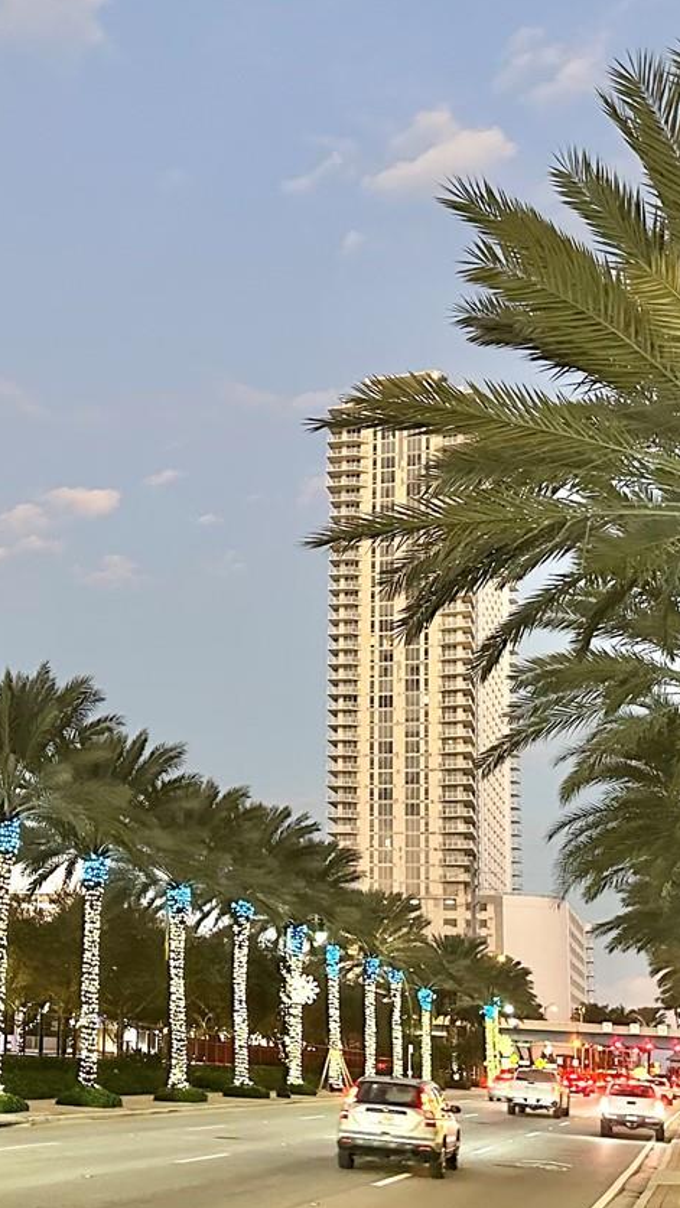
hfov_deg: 23.2
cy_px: 740
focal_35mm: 50
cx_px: 39
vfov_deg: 41.1
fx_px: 1602
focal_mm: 6.86
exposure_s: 1/60
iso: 800
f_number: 1.78
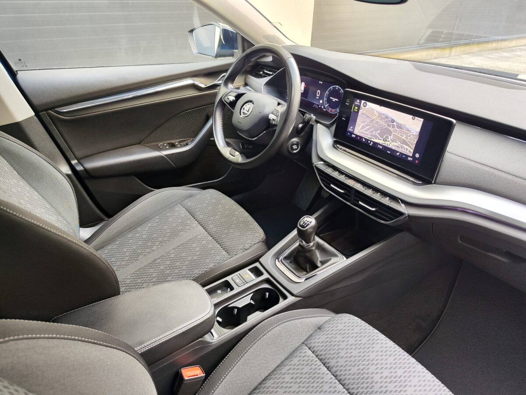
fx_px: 349
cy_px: 198
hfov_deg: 73.9
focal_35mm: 23
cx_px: 263
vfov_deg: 58.9
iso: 358
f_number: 1.69
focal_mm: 7.01
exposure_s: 1/65
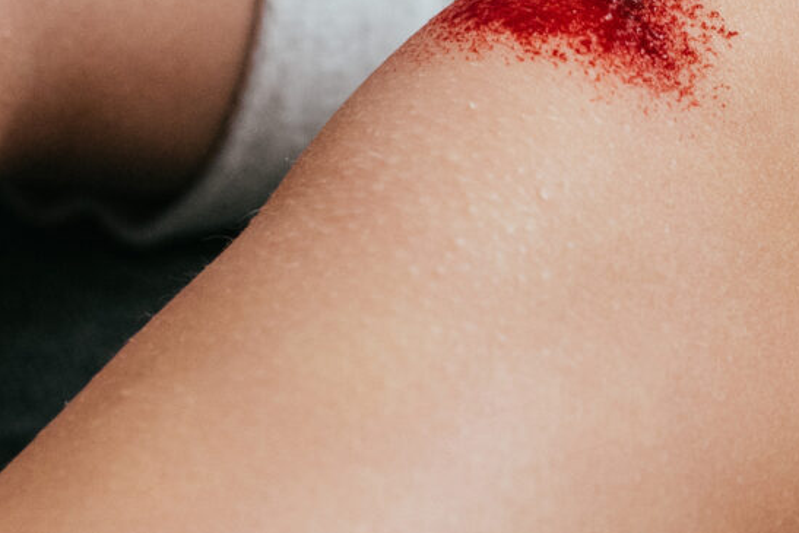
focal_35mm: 234
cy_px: 15
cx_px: 595
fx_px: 5195
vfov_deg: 5.9
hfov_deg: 8.8
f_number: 3.5
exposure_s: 1/160
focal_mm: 50
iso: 800
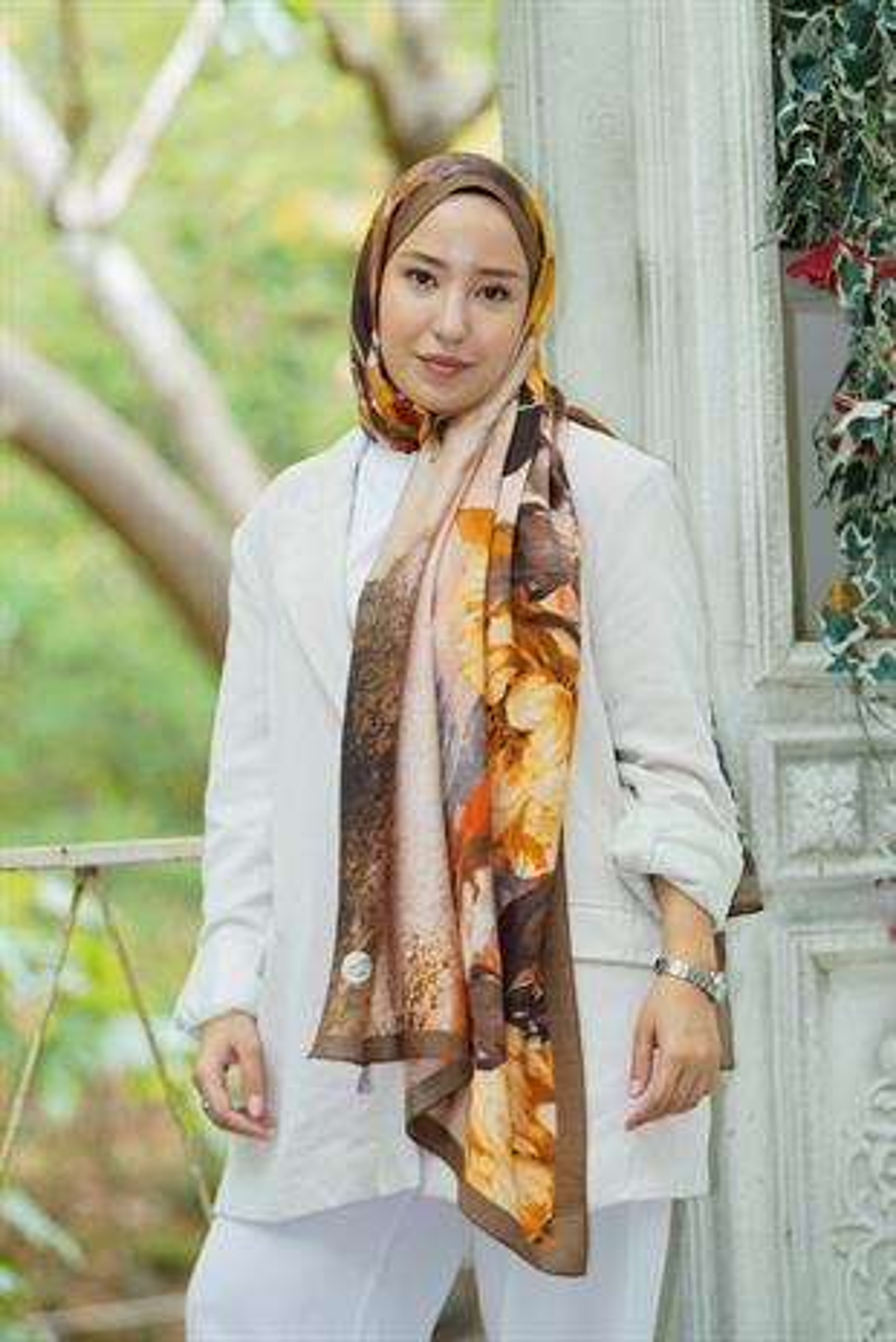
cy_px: 671
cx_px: 448
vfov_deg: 18.6
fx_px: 4100
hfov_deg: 12.5
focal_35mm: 110
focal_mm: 110
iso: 400
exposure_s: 1/100
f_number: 3.5
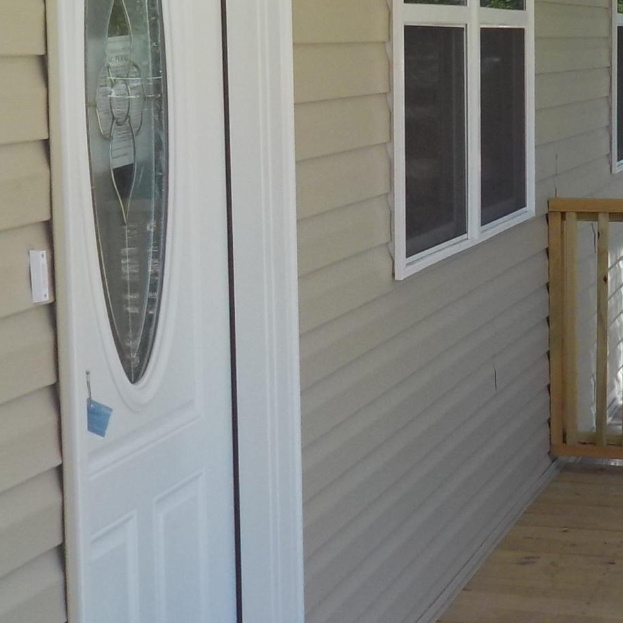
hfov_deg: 19.7
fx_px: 1792
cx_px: 315
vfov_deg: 19.7
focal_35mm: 88
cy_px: 261
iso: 125
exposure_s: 1/400
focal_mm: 4.1
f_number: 3.3
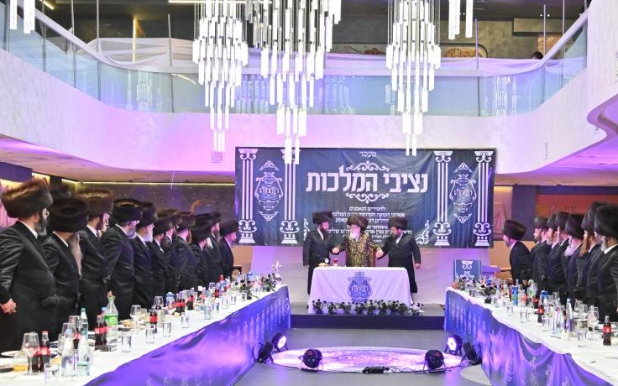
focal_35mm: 51
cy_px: 257
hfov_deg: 39.4
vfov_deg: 25.2
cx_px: 364
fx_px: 859
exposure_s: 1/125
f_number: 4.5
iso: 640
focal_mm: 24
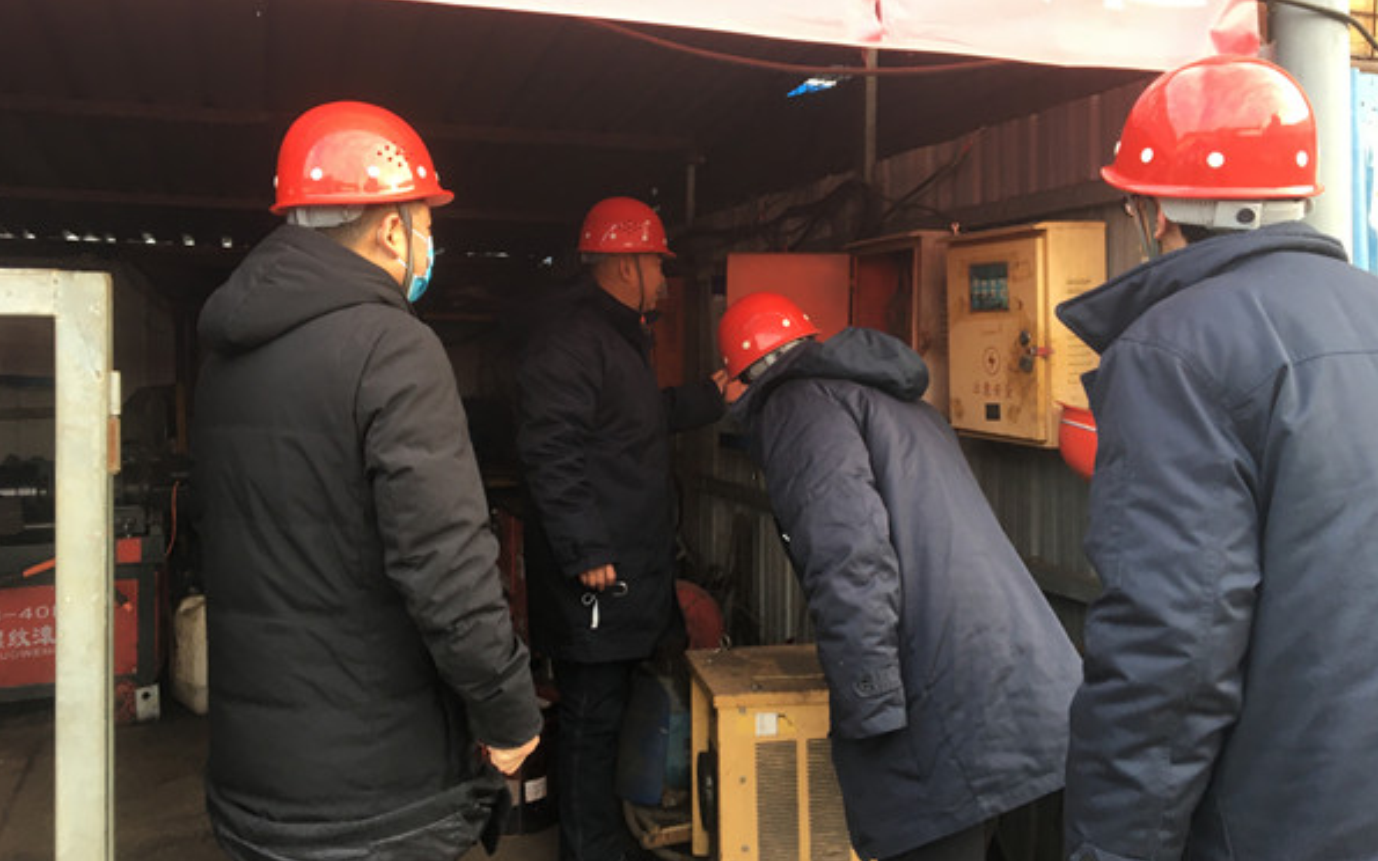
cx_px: 686
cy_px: 370
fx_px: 1164
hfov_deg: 61.2
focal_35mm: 31
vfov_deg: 40.5
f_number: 2.2
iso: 25
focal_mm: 4.15
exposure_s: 1/33
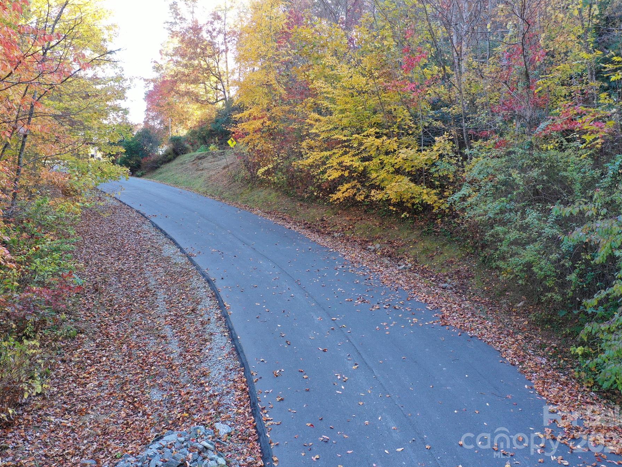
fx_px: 557
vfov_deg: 45.5
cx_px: 301
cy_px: 233
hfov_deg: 58.3
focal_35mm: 31
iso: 100
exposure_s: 1/50
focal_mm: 10.26
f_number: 3.5
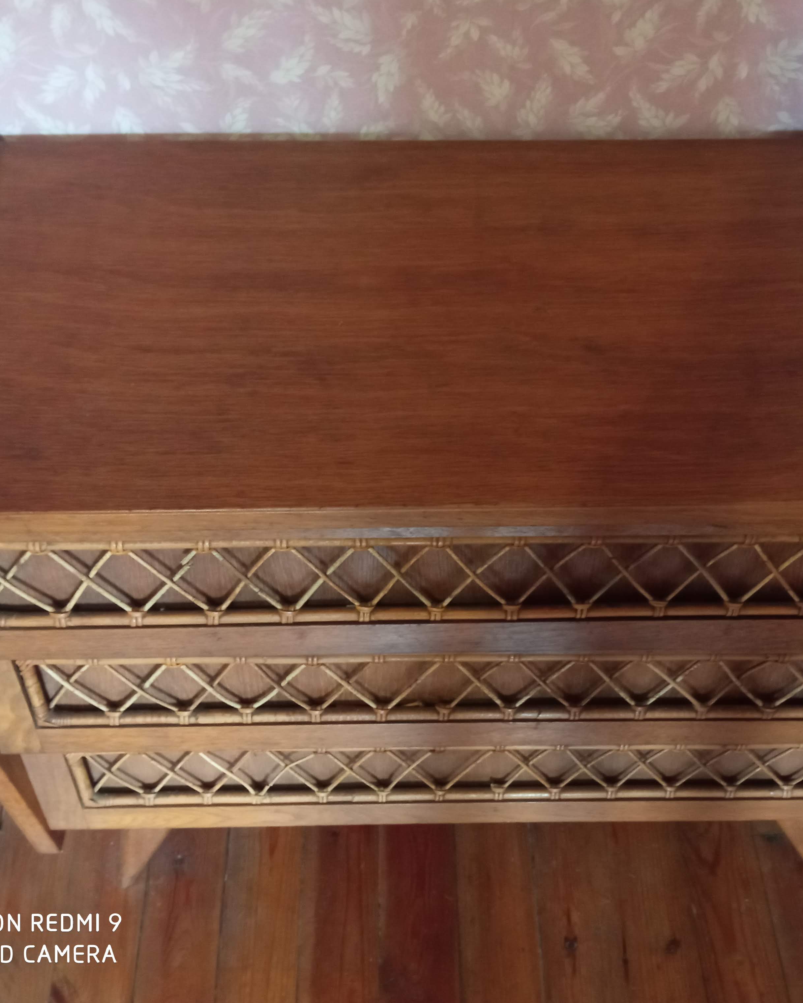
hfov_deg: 40.9
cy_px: 496
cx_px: 491
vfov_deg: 50.3
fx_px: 1069
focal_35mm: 36
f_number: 2.2
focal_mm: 3.79
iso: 1550
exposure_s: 1/14.3
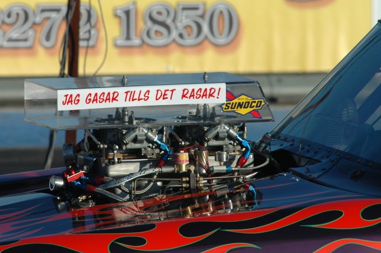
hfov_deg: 2.6
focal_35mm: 788
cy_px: 94
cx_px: 148
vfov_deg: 1.7
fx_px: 8333
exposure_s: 1/500
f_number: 8
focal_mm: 400
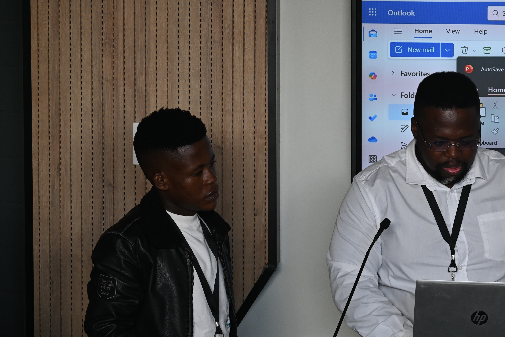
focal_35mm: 198
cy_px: 226
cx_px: 372
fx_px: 2774
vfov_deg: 6.9
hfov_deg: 10.4
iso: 500
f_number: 5
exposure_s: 1/125
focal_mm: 87
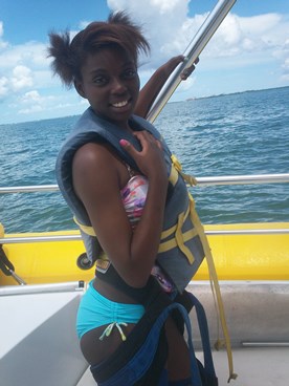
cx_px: 144
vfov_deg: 49.0
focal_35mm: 38
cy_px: 193
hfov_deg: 37.7
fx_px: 423
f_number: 4.5
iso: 80
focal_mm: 6.3
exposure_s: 1/500
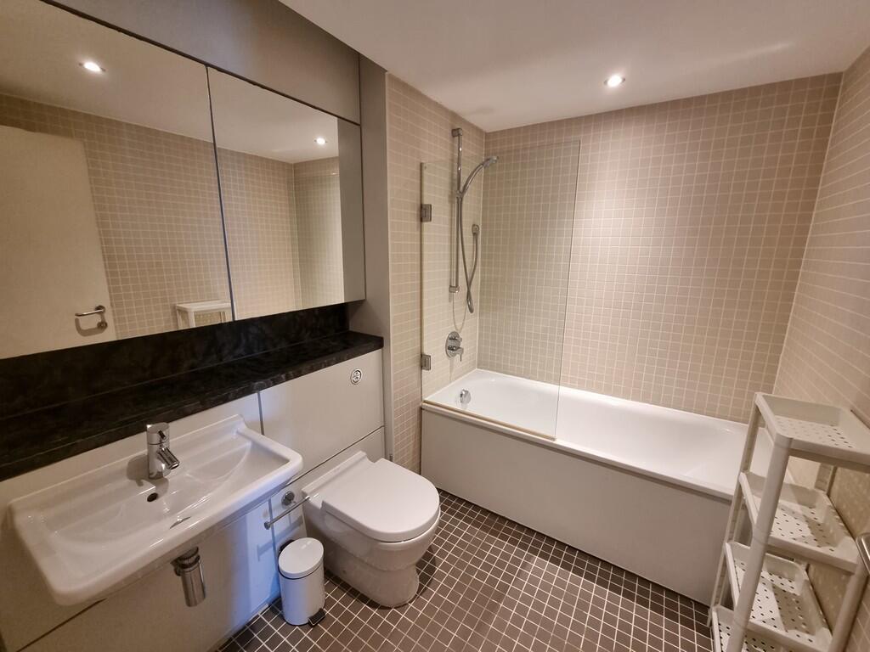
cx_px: 435
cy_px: 326
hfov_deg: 106.2
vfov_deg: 89.9
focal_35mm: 13
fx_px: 327
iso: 200
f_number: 2.2
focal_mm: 2.2
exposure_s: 1/50
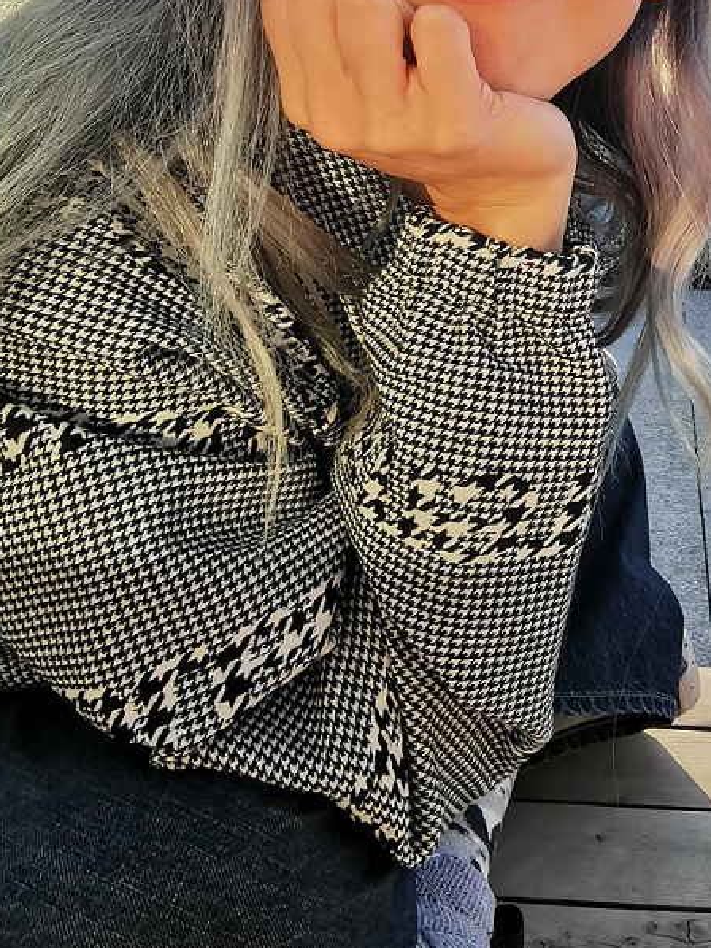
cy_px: 98
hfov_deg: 30.6
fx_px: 1150
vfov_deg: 41.3
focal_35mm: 42
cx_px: 786
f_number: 2.2
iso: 50
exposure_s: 1/260
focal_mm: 2.26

───

WHAT YOU NEED TO DO
Copy out all the data exactly, skipping the pictures.

SOLUTION TO THIS PROBLEM
hfov_deg: 23.2
cy_px: 740
focal_35mm: 50
cx_px: 39
vfov_deg: 41.1
fx_px: 1602
focal_mm: 6.86
exposure_s: 1/60
iso: 800
f_number: 1.78
fx_px: 349
cy_px: 198
hfov_deg: 73.9
focal_35mm: 23
cx_px: 263
vfov_deg: 58.9
iso: 358
f_number: 1.69
focal_mm: 7.01
exposure_s: 1/65
focal_35mm: 234
cy_px: 15
cx_px: 595
fx_px: 5195
vfov_deg: 5.9
hfov_deg: 8.8
f_number: 3.5
exposure_s: 1/160
focal_mm: 50
iso: 800
cy_px: 671
cx_px: 448
vfov_deg: 18.6
fx_px: 4100
hfov_deg: 12.5
focal_35mm: 110
focal_mm: 110
iso: 400
exposure_s: 1/100
f_number: 3.5
hfov_deg: 19.7
fx_px: 1792
cx_px: 315
vfov_deg: 19.7
focal_35mm: 88
cy_px: 261
iso: 125
exposure_s: 1/400
focal_mm: 4.1
f_number: 3.3
focal_35mm: 51
cy_px: 257
hfov_deg: 39.4
vfov_deg: 25.2
cx_px: 364
fx_px: 859
exposure_s: 1/125
f_number: 4.5
iso: 640
focal_mm: 24
cx_px: 686
cy_px: 370
fx_px: 1164
hfov_deg: 61.2
focal_35mm: 31
vfov_deg: 40.5
f_number: 2.2
iso: 25
focal_mm: 4.15
exposure_s: 1/33
fx_px: 557
vfov_deg: 45.5
cx_px: 301
cy_px: 233
hfov_deg: 58.3
focal_35mm: 31
iso: 100
exposure_s: 1/50
focal_mm: 10.26
f_number: 3.5
hfov_deg: 40.9
cy_px: 496
cx_px: 491
vfov_deg: 50.3
fx_px: 1069
focal_35mm: 36
f_number: 2.2
focal_mm: 3.79
iso: 1550
exposure_s: 1/14.3
hfov_deg: 2.6
focal_35mm: 788
cy_px: 94
cx_px: 148
vfov_deg: 1.7
fx_px: 8333
exposure_s: 1/500
f_number: 8
focal_mm: 400
focal_35mm: 198
cy_px: 226
cx_px: 372
fx_px: 2774
vfov_deg: 6.9
hfov_deg: 10.4
iso: 500
f_number: 5
exposure_s: 1/125
focal_mm: 87
cx_px: 144
vfov_deg: 49.0
focal_35mm: 38
cy_px: 193
hfov_deg: 37.7
fx_px: 423
f_number: 4.5
iso: 80
focal_mm: 6.3
exposure_s: 1/500
cx_px: 435
cy_px: 326
hfov_deg: 106.2
vfov_deg: 89.9
focal_35mm: 13
fx_px: 327
iso: 200
f_number: 2.2
focal_mm: 2.2
exposure_s: 1/50
cy_px: 98
hfov_deg: 30.6
fx_px: 1150
vfov_deg: 41.3
focal_35mm: 42
cx_px: 786
f_number: 2.2
iso: 50
exposure_s: 1/260
focal_mm: 2.26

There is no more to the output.